The Yaoshang Festival is one of Manipur’s most captivating and vibrant festivals. It marks the onset of spring and is often referred to as the ‘Holi of Manipur’, celebrated across five days. The festival, with a rich heritage, is synonymous with sports and games where people across communities, age and gender come together to take part.

But when Sadam Hanjabam, a PhD student and founder of Ya-All, an NGO that works to empower youth and the queer community, was present at the Yaoshang sports festival in 2018, he noticed how locals divided themselves into male and female, leaving no place for the inclusion of the third gender.

It was during that time he conducted a separate sports event for the queer community, the first of its kind in Imphal. With football being the most popular sport in the state, Hanjabam saw the beautiful game as a tool to break stereotypes in the community.

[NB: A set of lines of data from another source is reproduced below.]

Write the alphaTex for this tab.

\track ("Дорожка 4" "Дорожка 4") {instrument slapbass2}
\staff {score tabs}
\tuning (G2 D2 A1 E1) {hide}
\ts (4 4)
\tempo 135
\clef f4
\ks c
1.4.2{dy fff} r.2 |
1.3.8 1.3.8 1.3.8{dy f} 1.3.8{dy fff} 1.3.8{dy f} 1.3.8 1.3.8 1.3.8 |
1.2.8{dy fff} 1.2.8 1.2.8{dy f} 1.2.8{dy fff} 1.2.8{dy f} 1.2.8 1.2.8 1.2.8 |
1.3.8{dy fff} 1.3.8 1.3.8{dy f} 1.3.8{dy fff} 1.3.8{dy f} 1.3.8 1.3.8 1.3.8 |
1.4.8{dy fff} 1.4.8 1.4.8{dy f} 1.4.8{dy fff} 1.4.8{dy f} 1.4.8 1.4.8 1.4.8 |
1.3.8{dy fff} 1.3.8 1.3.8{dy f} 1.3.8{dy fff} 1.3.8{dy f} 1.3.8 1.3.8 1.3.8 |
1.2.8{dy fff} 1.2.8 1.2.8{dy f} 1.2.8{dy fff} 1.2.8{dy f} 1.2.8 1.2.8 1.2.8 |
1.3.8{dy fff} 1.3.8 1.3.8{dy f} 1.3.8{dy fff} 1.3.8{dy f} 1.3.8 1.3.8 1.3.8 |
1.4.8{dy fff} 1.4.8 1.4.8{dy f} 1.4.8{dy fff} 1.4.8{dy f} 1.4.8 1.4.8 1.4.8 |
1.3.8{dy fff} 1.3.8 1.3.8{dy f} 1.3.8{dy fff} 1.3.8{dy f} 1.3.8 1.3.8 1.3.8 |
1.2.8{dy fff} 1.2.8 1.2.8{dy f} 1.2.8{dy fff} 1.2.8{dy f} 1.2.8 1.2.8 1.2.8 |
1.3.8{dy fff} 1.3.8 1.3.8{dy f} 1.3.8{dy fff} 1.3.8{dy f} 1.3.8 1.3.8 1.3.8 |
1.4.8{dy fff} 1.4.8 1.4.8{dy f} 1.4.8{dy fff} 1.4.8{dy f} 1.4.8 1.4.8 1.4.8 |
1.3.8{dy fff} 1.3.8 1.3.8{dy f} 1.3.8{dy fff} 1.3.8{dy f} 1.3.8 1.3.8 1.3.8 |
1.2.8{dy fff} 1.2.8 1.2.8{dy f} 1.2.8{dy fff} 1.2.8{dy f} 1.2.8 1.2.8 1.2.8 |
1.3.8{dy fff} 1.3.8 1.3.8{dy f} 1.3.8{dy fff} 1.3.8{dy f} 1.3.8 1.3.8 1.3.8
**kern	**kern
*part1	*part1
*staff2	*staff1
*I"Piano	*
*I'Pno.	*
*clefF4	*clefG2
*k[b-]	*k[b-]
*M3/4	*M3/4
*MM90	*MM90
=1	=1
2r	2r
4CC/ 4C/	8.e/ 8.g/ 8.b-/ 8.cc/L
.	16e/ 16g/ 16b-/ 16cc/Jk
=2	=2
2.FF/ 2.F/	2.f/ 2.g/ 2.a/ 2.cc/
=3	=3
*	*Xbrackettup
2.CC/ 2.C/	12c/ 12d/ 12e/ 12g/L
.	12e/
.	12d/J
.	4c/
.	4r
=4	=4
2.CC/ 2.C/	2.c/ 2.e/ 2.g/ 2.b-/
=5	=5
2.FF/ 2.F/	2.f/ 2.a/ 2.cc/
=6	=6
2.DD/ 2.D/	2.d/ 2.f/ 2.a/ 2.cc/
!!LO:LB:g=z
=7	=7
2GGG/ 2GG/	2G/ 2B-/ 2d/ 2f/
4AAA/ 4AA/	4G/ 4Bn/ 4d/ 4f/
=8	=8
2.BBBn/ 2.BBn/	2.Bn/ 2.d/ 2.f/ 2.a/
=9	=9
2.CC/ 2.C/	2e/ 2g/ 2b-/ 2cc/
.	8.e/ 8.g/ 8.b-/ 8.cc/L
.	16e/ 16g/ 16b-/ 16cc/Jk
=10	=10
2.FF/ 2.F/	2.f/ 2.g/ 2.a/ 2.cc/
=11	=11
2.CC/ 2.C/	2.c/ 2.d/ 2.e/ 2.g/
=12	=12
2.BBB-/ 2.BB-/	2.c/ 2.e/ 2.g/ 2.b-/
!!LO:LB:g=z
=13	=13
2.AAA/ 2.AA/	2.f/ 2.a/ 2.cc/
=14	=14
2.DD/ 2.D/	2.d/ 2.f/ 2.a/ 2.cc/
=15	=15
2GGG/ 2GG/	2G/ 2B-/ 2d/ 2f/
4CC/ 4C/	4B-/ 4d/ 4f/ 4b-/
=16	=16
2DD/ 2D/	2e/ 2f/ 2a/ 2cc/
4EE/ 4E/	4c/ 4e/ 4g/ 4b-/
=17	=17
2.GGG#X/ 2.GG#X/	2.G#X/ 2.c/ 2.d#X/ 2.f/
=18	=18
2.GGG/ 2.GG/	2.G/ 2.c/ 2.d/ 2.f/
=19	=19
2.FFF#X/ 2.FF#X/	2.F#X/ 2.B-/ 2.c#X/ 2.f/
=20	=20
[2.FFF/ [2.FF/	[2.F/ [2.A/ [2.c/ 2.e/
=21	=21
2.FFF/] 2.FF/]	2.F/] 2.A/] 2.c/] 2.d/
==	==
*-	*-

He managed to stage a six-a-side friendly match between transmen and transwomen. It turned out to be a crowd-puller. Surprised by the buzz it created within the community, Hanjabam decided to create a football team of transgenders – something that had never been done before in India.

The six-a-side friendly match between transgenders was held at the following queer games event and noticing the excitement it generated again in 2019, more transmen agreed to join the team. It was on March 8 this year that Ya-All finally managed to put together of 15-member squad made up of transmen, becoming India’s first transgender football team.

“We created the sports event so that they could play in their own identity, in a safe space,” Hanjabam told

“When we started the queer games in 2018, we weren’t sure if owners of the venues or if football referees would support it. Most players were shy to come out and participate as well. But the idea of transmen and transwomen playing football among themselves was entertaining to the crowd. We had a one-day sports event comprising of football, track and field and other games. By doing this, we wanted to challenge the system and show that transgenders can also play like everyone else. It was a shock for everyone,” he said.

The latest edition of the queer games, which was attended by more than 100 people, witnessed a seven-a-side match being played among the squad. It also generated interest among media outlets not only in Imphal but across India.

A total of 14 members of the squad are aged below 30 and most of them have already represented their school and college teams.

Hanjabam intended to create another separate team consisting of transwomen but didn’t find much support as most of them, who are employed in the beauty and fashion industry, weren’t interested in sports.

However, that wasn’t the case with transmen, who were enthusiastic to be a part of the football team. Many of them played with women, as they didn’t find support while trying to compete alongside men. But there were occasions when they were shunned, no matter how well they played.

Striker Nick Huidrom, the most senior member of the team played under men and women’s categories previously at the Yaoshang festival. At the age of eight, he was even called-up for a national football trial in the women’s category but withdrew as his father wanted him to focus on academics. The 31-year-old looks up to Indian women’s football team captain and striker Bala Devi, who also hails from his hometown, and loves assisting teammates more than scoring goals.

2020 was the first time Huidrom participated in the queer games. Throughout his life, he never faced discrimination despite his identity.

“My father was proud of me when he found out that I was part of India’s first transgender team,” Huidrom, an MBA graduate in Human Resources told

“There was no need for me to even come out to my family members. My father has been very supportive. He understood me and what I felt like, so there was no need to reveal my identity.”

However, not many like Huidrom have managed to receive the same support from their families.

“My colleagues and friends, who are transmen, want to play but aren’t ready,” he said. “They don’t feel comfortable as the media will be there and their parents won’t be supportive or ready to accept them.”

Hanjabam is aware of the fear of stigma among people of the third gender, although he wishes to host more events for the queer community across Manipur.

“There are many talented players but due to the discrimination they might face in the field or the society without a safety net, it’s a risk. Their family may disown them and they could face a stigma,” said Hanjabam.

“The acceptability of people belonging to the third gender depends on their financial independence. If they are earning well and managing a family, there’s a high chance that people will accept them. They are considered weak for sports and it’s not a field that could earn them financial security, even if they may have passion for it.”

Hanjabam plans on scouting and training more players, with an aim of making a squad of 30. However, plans of doing so have been disrupted as a result of the Covid-19 pandemic. So far, the biggest task for Hanjabam has been the lack of resources to fund equipment, kits and training.

He believes if the Manipur government and local clubs can lend support to the team, it will encourage more people of the third gender to come forward.

“We want the team to be recognised by the government and local clubs,” he said. “We lack resources and as an NGO with a small platform, it becomes difficult to reach out to as many people. If the government acknowledges us and provides a platform, there will be support for transgenders. Not only in terms of the monetary aspect but motivating them to come out and play.”